Die letzte Etappe nach Fort William führt über den Lairigmor (“der große Pass“), vorbei an dem höchsten Berg Schottlands und Großbritanniens, dem Ben Navis (1345m) ins Glen Nevis. Den ersten wirklich majestätischen Blick auf diesen Berg haben wir nach 20 km der Wanderung. Es ist für viele das Highlight der Strecke und gibt den meisten wohl die Kraft für die letzten 5 km. Uns gibt eher der nette Schotte, der uns entgegenkommt und sagt, er könne das Bier schon schmecken, es sei nicht mehr weit, den nötigen Ansporn. Wie dem auch sei, es ist eine wunderschöne Etappe im Sonnenschein, die bereits während der Wanderung ein nostalgisches Gefühl hinterlässt.
Begegnungen, Beziehungen und Cider
Meine anfängliche Sorge, dass es sich um einen stark begangenen Wanderweg handelte, bestätigt sich in gewisser Weise. Doch zu meinem Erstaunen gewinne ich dem Ganzen etwas Positives ab. Aufgrund der doch eher gering besiedelten Gegend gehen die meisten Wanderer*innen die gleichen Etappen. In den ersten zwei Tagen bleibt es meist bei einer freundlichen Begrüßung, doch nach und nach entwickelt sich mehr daraus. Wir unterhalten uns entlang des Weges und schließen Bekanntschaften mit Israelis, Engländer*innen, Schweizer*innen, Österreicher*innen und Persern; von 27 Jahren bis 75 Jahren, sie sind Freund*innen, Familie, ein Paar mit Hund, Whiskeykumpanen, eine Reiterin und ein Charity-Langstreckenläufer, der bereits 1000 Kilometer hinter sich hat.

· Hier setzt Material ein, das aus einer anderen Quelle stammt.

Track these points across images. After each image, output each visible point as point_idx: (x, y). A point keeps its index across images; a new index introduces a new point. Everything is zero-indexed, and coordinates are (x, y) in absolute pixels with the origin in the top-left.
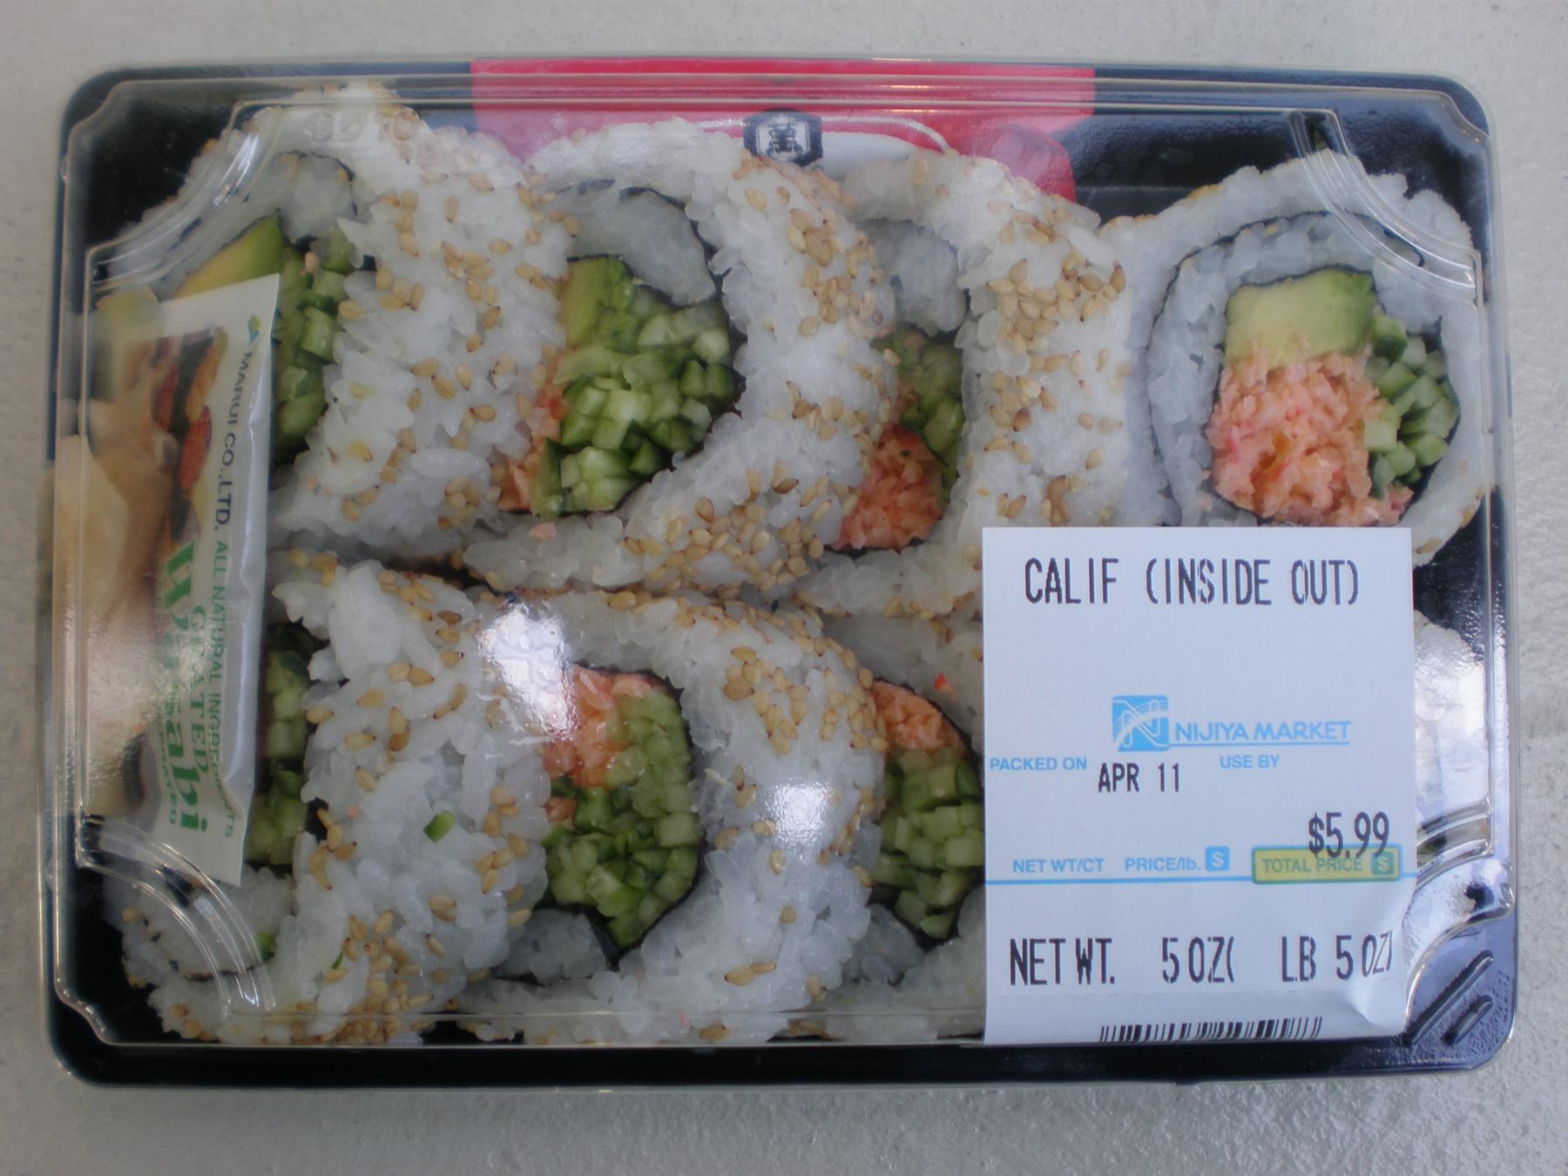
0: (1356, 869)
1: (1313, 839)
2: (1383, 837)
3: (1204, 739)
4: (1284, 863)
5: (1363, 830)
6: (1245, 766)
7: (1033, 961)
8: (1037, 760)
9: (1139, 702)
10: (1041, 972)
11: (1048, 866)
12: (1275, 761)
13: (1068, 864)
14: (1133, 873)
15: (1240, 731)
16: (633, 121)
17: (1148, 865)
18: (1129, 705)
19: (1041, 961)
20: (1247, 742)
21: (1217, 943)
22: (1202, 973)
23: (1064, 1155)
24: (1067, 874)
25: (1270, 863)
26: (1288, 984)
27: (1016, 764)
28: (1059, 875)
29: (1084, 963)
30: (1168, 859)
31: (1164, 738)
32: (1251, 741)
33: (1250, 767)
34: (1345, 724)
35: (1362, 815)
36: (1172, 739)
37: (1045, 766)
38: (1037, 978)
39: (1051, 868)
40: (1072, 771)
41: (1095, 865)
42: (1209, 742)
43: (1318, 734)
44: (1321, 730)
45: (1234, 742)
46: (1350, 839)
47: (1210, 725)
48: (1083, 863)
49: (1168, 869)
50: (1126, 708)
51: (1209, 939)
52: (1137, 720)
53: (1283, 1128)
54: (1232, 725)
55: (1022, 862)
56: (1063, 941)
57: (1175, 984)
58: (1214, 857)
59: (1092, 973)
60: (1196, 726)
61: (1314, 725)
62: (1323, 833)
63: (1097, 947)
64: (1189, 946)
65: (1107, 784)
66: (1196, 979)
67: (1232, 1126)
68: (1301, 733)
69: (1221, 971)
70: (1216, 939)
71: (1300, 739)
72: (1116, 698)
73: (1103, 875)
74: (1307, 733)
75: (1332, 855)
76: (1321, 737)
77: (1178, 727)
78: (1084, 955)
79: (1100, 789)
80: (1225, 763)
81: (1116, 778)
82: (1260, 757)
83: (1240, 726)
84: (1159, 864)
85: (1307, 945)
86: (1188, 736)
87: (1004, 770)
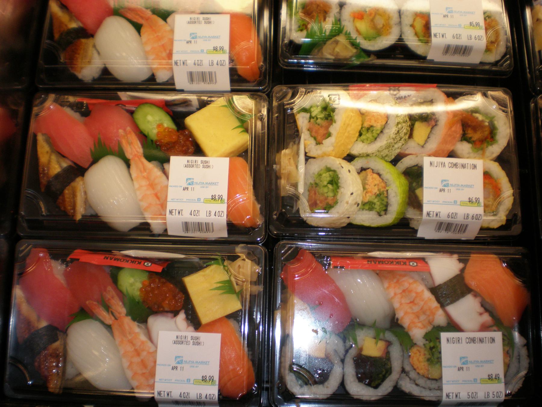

So verschiedenen diese Menschen sind, so spannend ist es, ein gemeinsames Ziel zu verfolgen und gemeinsam, aber doch irgendwie einsam, in die gleiche Richtung zu gehen. Schnell erkundigt man* sich nach der Fitness des Tages oder redet über vergangene Wanderungen und beendet den Tag gemeinsam im Pub. Es bildet sich eine Community, die sich wohl sonst nie zusammenfinden würde und sich gegenseitig unterstützt, wie sie es wohl sonst nie täte. Es ist schön zu sehen, wie doch so unterschiedliche Menschen die Herausforderung gemeinsam meisterwhw7_bennavisn. Ich bewundere die 75-jährige Frau, wie sie die 550 Höhenmeter der Devils Staircase ununterbrochen durchsteigt. Ich bewundere meine Mutter, die sich nach einem Sturz und vier an ihr vorbeirasenden Schweizern in ihren Vierzigern nicht verunsichern ließ. Persönliche, sowie gesellschaftliche Grenzen des Möglichen verschieben sich fast ganz automatisch.
Am Zielort gehen wir mit einem Teil dieser Community gemeinsam essen. Der Raum strotzt nur so von positiver Energie durch das dazugewonnene Selbstbewusstsein, dem Stolz und der Freude, dass es jede*r Einzelne geschafft hat.
Als wir das letzte Cider Glas heben, wissen meine Mutter und ich bereits, dass wir nächstes Jahr erneut ein gemeinsames Abenteuer wagen werden.
Ach ja, eine Sache würde ich gerne noch mitgeben: Eine Woche bevor wir den West Highland Way starteten, fand das WHW Challenge Race statt. Zusätzlich zu den 153 km des WHW muss noch der Ben Navis erklommen werden. Auf dem ersten Platz lag ein Ire mit einer Zeit von 17 Stunden und 49 Minuten. Die schnellste weibliche Person erreichte das Ziel mit einer Zeit von 21 Stunden und 33 Minuten.